- **EXERCISE GOAL**:
Decide whether each statement below agrees with the article on Clinton's home email server. Answer yes or no for each, quoting the words of the article that settle it. 1. Clinton said the private server was set up in her home in Washington, D.C. 2. Firstbrook calls setting up such a server "highly unusual." 3. Firstbrook knows of several companies whose executives ran personal servers for work emails.

- **EXTRACTED TEXT**:
How to Set Up a Clinton-Style Home Email Server

The crazy thing is that the private configuration actually worked.

Mike Segar/Reuters

Responding to mounting questions, Hillary Clinton—the former U.S. secretary of state and a presumptive presidential candidate—said this week that she “opted for convenience” by using a personal email account instead of her official one.

But let’s be real: There’s absolutely nothing convenient about setting up a private email server, as Clinton says she did in her Chappaqua, New York, home. And security experts say her system may have had vulnerabilities that could have exposed correspondence to hackers and government snooping.

Setting up a server is no simple task. “It’s a pretty big job to maintain a server like that and make sure it’s properly configured,” says Peter Firstbrook, an Internet security researcher at Gartner. Firstbrook says such an endeavor is “highly unusual.” He has not heard of any companies whose executives had set up personal servers for work emails, let alone government officials.

- **DATASET**:
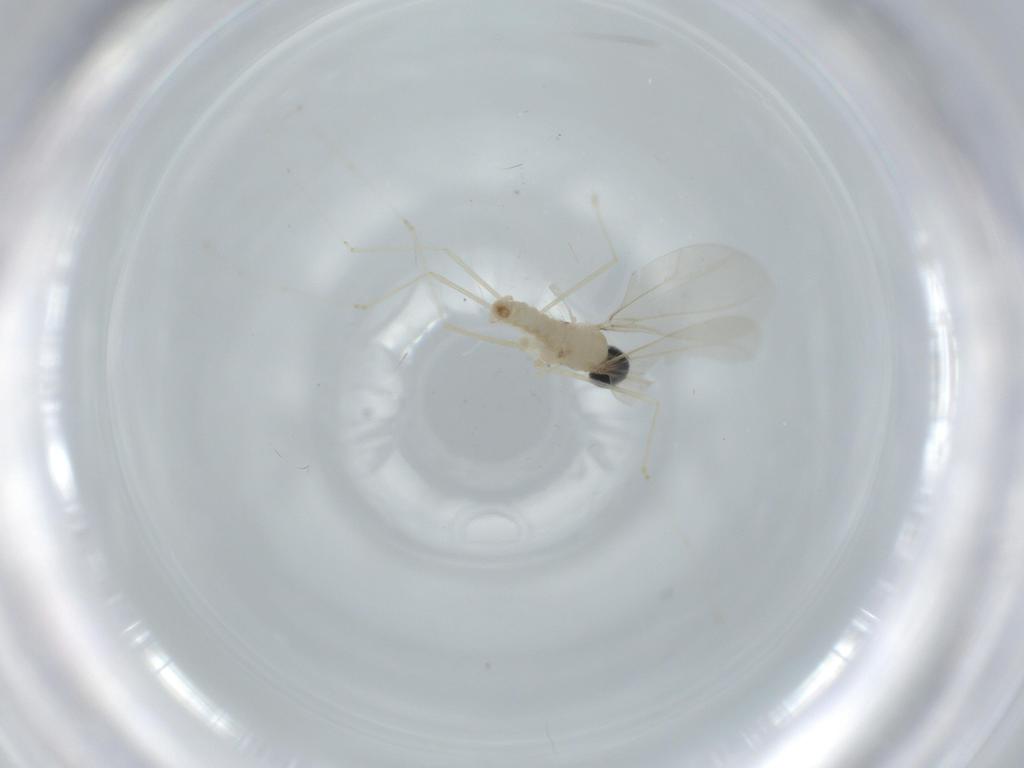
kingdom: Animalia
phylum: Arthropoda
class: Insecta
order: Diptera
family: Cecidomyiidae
* * *
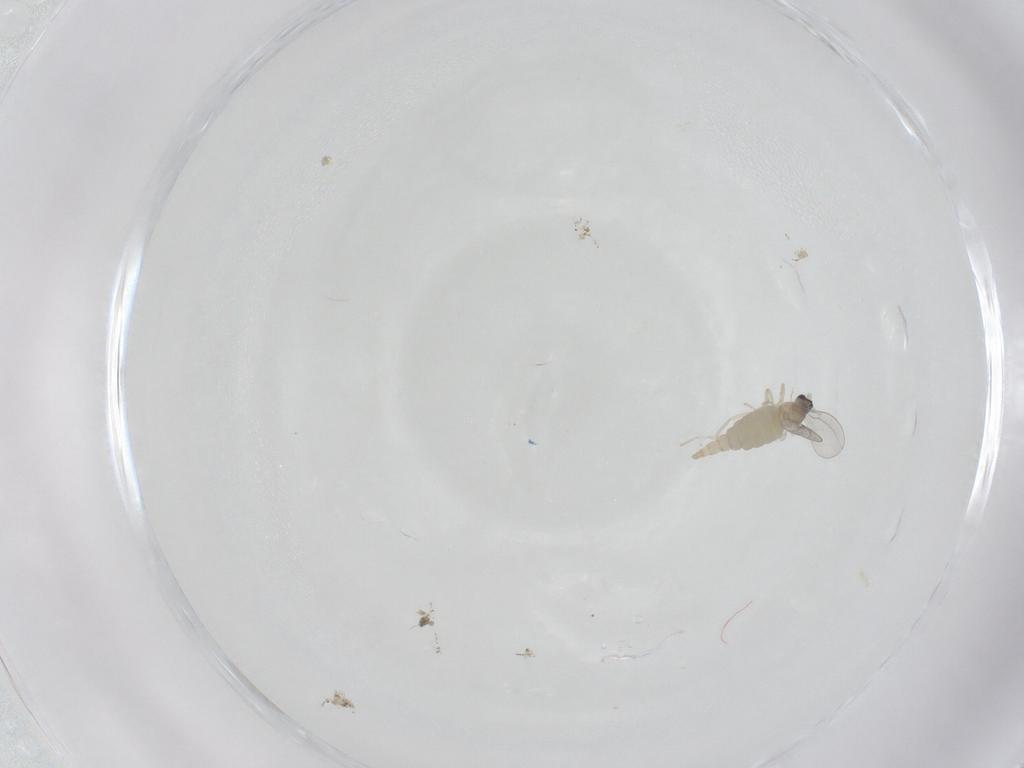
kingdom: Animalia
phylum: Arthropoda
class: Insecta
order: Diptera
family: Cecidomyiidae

- **CORRECT RESPONSE**:
1. No: "as Clinton says she did in her Chappaqua, New York, home"
2. Yes: "Firstbrook says such an endeavor is “highly unusual.”"
3. No: "He has not heard of any companies whose executives had set up personal servers for work emails"